***** GIVEN INFORMATION
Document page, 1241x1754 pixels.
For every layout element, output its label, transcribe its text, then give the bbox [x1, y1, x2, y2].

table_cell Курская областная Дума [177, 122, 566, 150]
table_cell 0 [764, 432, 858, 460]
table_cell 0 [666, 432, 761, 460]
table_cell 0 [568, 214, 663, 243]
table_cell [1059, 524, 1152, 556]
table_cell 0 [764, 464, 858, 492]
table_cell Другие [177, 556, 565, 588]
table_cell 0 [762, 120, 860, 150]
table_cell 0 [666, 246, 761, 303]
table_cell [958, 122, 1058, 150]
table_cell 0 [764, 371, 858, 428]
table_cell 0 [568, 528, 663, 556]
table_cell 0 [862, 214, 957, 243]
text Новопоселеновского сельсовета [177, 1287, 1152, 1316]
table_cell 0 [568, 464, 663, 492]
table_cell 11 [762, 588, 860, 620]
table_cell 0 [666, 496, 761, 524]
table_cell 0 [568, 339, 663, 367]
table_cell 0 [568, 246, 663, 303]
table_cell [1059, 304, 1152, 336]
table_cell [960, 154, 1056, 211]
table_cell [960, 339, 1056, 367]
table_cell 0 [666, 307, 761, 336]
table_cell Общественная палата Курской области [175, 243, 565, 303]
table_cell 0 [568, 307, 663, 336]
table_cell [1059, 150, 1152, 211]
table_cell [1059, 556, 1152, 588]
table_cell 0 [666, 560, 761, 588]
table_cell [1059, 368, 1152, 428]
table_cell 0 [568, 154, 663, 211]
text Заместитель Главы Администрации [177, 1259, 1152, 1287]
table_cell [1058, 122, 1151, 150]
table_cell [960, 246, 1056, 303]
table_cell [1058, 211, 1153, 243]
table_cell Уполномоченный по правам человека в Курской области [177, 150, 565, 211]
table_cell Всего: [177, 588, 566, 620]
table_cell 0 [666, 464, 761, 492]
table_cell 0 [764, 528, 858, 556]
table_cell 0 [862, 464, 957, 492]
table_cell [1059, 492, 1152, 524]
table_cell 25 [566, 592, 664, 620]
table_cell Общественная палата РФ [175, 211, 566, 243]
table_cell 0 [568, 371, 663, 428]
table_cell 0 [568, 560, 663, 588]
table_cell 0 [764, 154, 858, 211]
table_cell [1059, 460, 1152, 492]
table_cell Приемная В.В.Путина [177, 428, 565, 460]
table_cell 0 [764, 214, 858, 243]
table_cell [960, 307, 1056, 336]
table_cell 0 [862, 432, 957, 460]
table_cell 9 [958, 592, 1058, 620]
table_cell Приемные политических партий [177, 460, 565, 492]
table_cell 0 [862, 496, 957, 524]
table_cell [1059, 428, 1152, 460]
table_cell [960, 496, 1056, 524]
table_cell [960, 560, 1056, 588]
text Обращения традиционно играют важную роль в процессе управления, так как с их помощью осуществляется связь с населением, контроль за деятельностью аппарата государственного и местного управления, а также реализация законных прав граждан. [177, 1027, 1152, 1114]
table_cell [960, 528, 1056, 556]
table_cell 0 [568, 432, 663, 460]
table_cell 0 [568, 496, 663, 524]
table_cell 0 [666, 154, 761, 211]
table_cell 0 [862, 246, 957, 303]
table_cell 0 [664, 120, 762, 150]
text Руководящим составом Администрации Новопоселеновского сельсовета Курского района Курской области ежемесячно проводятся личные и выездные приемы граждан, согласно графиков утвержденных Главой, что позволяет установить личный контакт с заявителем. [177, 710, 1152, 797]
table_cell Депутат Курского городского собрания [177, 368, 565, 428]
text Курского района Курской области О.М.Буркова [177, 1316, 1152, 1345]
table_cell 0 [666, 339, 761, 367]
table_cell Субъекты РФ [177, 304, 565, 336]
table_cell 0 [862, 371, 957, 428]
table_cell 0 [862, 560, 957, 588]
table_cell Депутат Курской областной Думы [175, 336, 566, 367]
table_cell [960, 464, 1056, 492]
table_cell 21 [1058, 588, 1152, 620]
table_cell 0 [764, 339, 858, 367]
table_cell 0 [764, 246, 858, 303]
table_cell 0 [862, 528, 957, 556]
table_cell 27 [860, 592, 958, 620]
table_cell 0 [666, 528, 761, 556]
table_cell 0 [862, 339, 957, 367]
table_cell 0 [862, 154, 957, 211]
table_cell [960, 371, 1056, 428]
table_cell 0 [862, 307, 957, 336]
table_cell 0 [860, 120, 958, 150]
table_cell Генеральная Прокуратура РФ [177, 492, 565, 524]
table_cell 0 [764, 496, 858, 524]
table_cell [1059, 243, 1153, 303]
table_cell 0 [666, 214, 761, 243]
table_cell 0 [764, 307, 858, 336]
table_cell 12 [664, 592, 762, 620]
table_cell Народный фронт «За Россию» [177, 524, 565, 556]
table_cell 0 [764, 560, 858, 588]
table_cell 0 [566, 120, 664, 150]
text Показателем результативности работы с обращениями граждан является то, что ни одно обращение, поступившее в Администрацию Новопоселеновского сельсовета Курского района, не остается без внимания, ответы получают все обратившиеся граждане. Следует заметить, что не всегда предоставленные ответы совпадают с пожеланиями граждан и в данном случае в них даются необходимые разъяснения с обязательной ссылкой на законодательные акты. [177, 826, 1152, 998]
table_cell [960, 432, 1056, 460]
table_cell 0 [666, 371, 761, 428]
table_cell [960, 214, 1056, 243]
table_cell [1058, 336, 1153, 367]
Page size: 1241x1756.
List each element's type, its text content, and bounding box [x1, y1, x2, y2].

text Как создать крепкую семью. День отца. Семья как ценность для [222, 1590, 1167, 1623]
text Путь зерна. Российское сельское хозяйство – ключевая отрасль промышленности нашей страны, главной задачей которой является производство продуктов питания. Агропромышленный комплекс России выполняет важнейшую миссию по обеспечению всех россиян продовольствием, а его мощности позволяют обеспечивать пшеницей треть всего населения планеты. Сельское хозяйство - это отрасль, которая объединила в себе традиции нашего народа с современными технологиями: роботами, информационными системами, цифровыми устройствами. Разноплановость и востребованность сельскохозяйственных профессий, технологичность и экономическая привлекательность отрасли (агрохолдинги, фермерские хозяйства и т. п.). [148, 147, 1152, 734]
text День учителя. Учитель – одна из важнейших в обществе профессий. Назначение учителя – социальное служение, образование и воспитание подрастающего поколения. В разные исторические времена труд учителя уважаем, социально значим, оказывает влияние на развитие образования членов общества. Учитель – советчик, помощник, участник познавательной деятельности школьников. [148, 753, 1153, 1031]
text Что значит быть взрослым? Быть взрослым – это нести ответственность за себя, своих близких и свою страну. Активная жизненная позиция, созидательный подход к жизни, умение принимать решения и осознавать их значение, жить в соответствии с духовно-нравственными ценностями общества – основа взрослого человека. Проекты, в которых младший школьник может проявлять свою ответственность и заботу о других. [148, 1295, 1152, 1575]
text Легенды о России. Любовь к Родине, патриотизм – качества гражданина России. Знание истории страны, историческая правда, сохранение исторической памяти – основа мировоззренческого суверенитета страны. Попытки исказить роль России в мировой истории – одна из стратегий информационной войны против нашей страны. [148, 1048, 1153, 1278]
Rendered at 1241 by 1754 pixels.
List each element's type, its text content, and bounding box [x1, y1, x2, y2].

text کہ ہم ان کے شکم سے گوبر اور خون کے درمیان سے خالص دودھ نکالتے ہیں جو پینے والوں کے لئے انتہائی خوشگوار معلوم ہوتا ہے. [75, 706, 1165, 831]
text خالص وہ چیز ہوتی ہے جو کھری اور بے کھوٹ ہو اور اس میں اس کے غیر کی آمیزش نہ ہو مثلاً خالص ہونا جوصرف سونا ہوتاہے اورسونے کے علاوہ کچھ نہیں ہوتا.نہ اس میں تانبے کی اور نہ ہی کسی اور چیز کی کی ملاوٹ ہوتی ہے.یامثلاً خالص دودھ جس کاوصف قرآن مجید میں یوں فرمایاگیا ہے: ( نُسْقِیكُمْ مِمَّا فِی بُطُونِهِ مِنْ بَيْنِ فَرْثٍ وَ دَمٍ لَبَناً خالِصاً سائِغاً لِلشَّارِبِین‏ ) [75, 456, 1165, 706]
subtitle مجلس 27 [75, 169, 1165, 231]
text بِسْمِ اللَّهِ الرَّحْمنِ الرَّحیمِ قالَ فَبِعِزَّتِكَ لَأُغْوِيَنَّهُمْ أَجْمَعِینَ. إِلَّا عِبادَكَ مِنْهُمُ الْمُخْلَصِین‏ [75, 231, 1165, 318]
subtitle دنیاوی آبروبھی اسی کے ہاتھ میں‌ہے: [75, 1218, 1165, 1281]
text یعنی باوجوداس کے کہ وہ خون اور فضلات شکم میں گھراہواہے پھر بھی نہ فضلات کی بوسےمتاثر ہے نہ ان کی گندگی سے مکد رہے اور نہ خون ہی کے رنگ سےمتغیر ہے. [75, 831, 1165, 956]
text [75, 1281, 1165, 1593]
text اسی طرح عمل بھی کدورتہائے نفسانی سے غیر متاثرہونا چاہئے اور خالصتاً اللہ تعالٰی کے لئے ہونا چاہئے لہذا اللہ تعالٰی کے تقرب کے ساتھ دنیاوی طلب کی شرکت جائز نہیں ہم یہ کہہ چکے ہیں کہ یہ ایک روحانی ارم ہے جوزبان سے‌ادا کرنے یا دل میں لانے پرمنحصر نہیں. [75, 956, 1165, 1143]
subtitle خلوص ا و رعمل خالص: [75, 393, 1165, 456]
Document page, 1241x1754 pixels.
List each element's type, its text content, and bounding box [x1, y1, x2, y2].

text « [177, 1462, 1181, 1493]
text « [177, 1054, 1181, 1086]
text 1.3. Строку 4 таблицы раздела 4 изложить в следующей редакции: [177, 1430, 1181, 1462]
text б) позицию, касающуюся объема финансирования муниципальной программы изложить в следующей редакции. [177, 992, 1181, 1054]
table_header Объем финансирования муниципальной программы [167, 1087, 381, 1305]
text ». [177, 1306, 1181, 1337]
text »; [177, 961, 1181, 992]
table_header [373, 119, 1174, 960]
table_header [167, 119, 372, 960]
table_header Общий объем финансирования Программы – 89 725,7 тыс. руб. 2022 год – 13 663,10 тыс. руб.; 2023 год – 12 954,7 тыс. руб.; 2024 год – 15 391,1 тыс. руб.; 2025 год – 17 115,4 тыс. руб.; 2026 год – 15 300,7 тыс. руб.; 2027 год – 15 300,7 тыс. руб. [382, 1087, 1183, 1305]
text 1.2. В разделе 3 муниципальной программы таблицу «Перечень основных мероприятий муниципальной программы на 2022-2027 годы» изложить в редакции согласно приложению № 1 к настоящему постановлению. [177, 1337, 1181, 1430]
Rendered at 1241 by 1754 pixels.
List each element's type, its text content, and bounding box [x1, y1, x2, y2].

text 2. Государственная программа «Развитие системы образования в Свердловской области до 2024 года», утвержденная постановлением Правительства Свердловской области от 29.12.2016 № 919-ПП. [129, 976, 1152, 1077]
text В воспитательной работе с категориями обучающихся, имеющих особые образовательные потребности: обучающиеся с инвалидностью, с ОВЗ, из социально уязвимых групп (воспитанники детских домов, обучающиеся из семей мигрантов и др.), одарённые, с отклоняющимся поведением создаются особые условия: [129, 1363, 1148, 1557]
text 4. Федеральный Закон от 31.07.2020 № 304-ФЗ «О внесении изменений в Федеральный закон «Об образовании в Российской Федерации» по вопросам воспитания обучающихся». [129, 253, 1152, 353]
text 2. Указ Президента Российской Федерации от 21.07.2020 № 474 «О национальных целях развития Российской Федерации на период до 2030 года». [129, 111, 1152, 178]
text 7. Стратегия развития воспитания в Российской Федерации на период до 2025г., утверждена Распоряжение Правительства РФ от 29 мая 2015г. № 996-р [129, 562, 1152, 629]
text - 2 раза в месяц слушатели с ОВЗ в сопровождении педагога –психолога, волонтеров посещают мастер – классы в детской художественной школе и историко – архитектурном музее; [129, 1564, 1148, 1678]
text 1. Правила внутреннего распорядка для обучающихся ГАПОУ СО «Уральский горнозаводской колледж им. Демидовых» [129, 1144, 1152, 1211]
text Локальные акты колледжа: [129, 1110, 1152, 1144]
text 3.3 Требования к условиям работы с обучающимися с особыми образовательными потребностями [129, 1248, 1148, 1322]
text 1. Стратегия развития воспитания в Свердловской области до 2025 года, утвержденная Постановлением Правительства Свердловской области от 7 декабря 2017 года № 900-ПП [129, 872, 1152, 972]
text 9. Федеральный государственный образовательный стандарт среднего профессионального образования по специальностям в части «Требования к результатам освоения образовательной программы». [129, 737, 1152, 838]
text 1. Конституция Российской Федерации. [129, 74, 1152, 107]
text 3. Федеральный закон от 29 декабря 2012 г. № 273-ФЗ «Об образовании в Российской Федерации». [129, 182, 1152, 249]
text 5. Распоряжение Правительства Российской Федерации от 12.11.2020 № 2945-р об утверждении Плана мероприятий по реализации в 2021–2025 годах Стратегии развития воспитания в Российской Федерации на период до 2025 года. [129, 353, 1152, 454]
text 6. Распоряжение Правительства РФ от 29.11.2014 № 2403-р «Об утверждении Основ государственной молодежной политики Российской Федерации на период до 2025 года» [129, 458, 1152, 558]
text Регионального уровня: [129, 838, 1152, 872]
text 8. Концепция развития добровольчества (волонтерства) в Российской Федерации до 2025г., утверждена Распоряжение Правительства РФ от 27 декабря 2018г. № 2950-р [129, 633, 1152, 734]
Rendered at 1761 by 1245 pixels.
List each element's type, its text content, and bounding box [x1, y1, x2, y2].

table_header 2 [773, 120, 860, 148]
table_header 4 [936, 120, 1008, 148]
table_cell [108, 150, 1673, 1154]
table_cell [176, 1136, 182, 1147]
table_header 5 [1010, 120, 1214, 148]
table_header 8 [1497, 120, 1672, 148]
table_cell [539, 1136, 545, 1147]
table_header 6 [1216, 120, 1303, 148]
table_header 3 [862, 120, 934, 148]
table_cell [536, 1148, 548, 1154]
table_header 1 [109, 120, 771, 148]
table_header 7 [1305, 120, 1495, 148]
**********
* _JOB_: If a line in the records includes the string "Распоряжение", copy it.

* _SOLUTION FOR THIS EXERCISE_:
text 7. Стратегия развития воспитания в Российской Федерации на период до 2025г., утверждена Распоряжение Правительства РФ от 29 мая 2015г. № 996-р [129, 562, 1152, 629]
text 5. Распоряжение Правительства Российской Федерации от 12.11.2020 № 2945-р об утверждении Плана мероприятий по реализации в 2021–2025 годах Стратегии развития воспитания в Российской Федерации на период до 2025 года. [129, 353, 1152, 454]
text 6. Распоряжение Правительства РФ от 29.11.2014 № 2403-р «Об утверждении Основ государственной молодежной политики Российской Федерации на период до 2025 года» [129, 458, 1152, 558]
text 8. Концепция развития добровольчества (волонтерства) в Российской Федерации до 2025г., утверждена Распоряжение Правительства РФ от 27 декабря 2018г. № 2950-р [129, 633, 1152, 734]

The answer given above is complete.